Dennis Orlando Escobar Galicia
Periodista

La pandemia del Covid-19 nos ha confirmado con creces que el ser humano es más gregario que aislado (Nada que ver con el Lobo estepario, de la novela de Hesse). Esta enfermedad es eminentemente infecciosa y por lo tanto social. Es decir: transmisible. No ve caras ni condiciones de poder, socioeconómicas y culturales. El primer humano que se infectó con el virus fue contagiándolo –seguramente sin quererlo- de persona a persona porque éste para reproducirse necesita incubarse en otros cuerpos. No obstante, ha habido quienes, por ignorancia o irrespeto a sí mismos y a sus semejantes, no han sabido cuidarse y por añadidura cuidar y respetar a los demás.

Desafortunadamente la sentencia «El hombre es un lobo para el hombre» de Thomas Hobbes se ha manifestado en algunos grupos sociales de diferentes países, tal el caso de los aquelarres realizados en Guatemala o los masivos pandemonios llevados a cabo en Estados Unidos. A pesar de las diferencias, esas actitudes reflejan formas de pensar totalmente inhumanas que rayan los más elementales principios de respeto a los derechos humanos.

Esta calamidad, tan real como la vida misma, nos obliga -si queremos sobrevivir- a tener presente, en todas nuestras actuaciones, que todo lo humano no nos debe ser ajeno. Debe importarnos lo que le aflige y por lo que goza hasta el más distante de nuestros congéneres, en virtud de que todos somos parte de este mundo llamado Tierra.

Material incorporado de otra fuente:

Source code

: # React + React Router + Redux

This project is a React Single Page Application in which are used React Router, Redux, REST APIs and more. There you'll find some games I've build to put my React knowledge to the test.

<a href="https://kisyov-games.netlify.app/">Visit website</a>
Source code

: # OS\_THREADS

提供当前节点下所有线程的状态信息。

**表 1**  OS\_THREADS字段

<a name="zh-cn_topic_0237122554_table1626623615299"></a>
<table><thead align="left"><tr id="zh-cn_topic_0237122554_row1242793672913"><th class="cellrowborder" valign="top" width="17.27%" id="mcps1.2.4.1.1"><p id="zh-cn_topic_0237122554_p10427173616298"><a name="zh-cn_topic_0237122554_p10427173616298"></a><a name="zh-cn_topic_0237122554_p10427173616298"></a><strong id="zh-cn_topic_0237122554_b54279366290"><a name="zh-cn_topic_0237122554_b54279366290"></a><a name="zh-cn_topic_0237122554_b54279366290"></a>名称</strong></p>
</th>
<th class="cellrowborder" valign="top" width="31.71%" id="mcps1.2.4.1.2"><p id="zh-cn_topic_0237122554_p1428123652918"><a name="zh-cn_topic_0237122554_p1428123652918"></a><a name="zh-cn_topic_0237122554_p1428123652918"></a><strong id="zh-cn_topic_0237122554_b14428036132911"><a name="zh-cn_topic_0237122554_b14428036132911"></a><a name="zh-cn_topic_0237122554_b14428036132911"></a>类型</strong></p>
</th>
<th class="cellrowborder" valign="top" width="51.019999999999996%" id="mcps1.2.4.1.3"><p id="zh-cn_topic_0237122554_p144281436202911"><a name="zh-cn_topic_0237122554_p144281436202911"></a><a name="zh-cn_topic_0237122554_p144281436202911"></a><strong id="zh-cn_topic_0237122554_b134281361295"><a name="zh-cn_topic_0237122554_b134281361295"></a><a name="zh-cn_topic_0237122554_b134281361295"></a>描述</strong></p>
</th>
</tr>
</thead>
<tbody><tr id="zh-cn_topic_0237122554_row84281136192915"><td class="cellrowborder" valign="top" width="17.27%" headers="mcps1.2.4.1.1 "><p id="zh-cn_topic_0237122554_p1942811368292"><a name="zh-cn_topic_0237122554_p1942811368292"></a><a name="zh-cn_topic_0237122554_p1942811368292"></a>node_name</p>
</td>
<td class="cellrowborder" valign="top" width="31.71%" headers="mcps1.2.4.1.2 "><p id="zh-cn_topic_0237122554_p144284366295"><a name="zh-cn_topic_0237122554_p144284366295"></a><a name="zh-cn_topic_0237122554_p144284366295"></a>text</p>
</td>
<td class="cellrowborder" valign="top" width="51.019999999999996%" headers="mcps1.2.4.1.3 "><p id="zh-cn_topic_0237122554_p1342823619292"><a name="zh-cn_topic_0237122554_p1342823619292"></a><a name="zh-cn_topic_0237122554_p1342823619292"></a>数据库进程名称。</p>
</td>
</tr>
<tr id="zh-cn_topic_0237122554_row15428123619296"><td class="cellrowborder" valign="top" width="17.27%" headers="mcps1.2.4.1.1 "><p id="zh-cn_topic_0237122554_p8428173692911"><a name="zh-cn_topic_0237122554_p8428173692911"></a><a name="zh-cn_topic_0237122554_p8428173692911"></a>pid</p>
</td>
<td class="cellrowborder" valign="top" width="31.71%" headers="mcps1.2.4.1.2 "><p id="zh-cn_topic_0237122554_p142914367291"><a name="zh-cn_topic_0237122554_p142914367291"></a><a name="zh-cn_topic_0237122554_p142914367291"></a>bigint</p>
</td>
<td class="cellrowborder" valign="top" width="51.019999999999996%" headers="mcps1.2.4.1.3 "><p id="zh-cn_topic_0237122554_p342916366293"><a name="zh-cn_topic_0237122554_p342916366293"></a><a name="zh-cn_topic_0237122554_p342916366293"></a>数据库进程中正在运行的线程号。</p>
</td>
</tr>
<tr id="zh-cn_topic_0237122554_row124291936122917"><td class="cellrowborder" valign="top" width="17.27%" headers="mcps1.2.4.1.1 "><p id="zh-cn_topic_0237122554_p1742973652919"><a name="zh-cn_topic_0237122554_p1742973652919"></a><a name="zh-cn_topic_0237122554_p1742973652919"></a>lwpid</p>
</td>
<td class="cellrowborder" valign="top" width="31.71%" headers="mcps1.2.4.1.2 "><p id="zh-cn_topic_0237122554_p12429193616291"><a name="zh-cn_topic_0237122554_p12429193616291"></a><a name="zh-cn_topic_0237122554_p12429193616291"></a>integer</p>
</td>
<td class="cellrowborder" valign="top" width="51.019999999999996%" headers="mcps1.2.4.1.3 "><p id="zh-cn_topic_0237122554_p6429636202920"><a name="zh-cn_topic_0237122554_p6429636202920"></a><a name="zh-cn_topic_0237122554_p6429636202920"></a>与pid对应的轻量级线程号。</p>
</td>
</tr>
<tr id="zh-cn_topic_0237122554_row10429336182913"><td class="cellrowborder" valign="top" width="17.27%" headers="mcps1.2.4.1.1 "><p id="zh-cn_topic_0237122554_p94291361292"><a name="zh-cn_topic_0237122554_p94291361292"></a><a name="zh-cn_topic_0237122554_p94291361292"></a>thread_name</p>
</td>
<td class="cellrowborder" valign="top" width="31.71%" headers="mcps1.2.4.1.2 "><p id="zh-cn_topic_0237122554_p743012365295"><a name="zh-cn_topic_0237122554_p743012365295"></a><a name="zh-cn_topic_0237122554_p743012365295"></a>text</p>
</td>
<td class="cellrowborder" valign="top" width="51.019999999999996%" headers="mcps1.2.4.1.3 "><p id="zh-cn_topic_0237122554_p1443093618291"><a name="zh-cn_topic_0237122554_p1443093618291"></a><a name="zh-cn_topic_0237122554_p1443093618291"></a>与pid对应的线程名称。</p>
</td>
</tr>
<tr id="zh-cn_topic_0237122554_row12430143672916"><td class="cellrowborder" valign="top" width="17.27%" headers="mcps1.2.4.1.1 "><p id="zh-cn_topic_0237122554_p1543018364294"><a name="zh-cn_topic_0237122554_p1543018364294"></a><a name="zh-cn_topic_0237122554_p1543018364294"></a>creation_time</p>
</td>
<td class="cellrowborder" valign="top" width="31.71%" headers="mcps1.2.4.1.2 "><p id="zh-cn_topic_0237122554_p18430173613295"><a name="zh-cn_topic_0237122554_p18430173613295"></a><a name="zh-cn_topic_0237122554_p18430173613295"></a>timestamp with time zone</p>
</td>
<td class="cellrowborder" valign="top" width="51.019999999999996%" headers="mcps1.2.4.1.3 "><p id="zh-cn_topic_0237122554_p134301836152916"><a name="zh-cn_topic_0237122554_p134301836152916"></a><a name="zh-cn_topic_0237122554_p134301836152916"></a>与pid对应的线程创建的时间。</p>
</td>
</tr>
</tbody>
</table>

¿O acaso ahora no nos preocupa que nuestro vecino de vivienda, de barrio, de territorio y hasta de continente esté siendo afectado por la pandemia? Al que no le inquieta en lo más mínimo, entonces no quiere vivir ni dejar que los demás vivan. Alguien así ha dejado de ser humano y se ha convertido –o siempre ha sido-: un armatoste al servicio de los más aviesos intereses tecnológicos.

No hace mucho, ahora que estoy conociendo mi propia casa -así de literal como lo escribo- por las circunstancias, tocaron a mi puerta -era un día del lluvioso temporal- y a regañadientes abrí. ¡Era un par de muchachitas con cesta en mano, cual Caperucitas Rojas! Inmediatamente especulé: que chingadera la de estas vendedoras. ¡Pues resulta que no! Eran mis vecinas a las que nunca había visto mucho menos saludado. Tentaban mi portón para obsequiarme una cesta con bananos y aguacates. Tal vez solo los frutos y no la canasta. En tiempos de mi Mamá Grande, con la que me crié, se devolvía la canastilla con otras viandas.

¿Qué hacer ante tan inesperada situación que vino a sacarme de casillas? Nomás cavilar que soy humano y que formo parte de un conjunto social. Allá y más acullá se quedó el grupo de relaciones laborales y demás…Ahora comprender que son otras las circunstancias; otro lunes, otro martes, otro momento diferente. Pensar… pero también cuidarme para resguardar a los vecinos y que ellos a la vez me protejan a mí. ¡Todos a la vez!

No pienso regresar inmediatamente -sin un filosofe- tocar la puerta y decir muchas gracias con la boca llena de agradables recuerdos comibles. Y hasta diente al labio gritar: ¡Que frutas tan «deliciosísimas» las que me obsequiaron! Suficiente con cuidarme, mantenerme con sanidad y no afectar a los demás. Ya eso es bastante y mi vecino, mi prójimo, me lo agradecerá. ¡Eso creo!

Mientras pongo el punto final de esta vivencia…unas hormigas caminan y caminan –en fila. Ellas son eminentemente gregarias, mucho más que nosotros los humanos. Son un ejemplo de seres eusociales. Es decir que poseen el nivel más alto de organización social.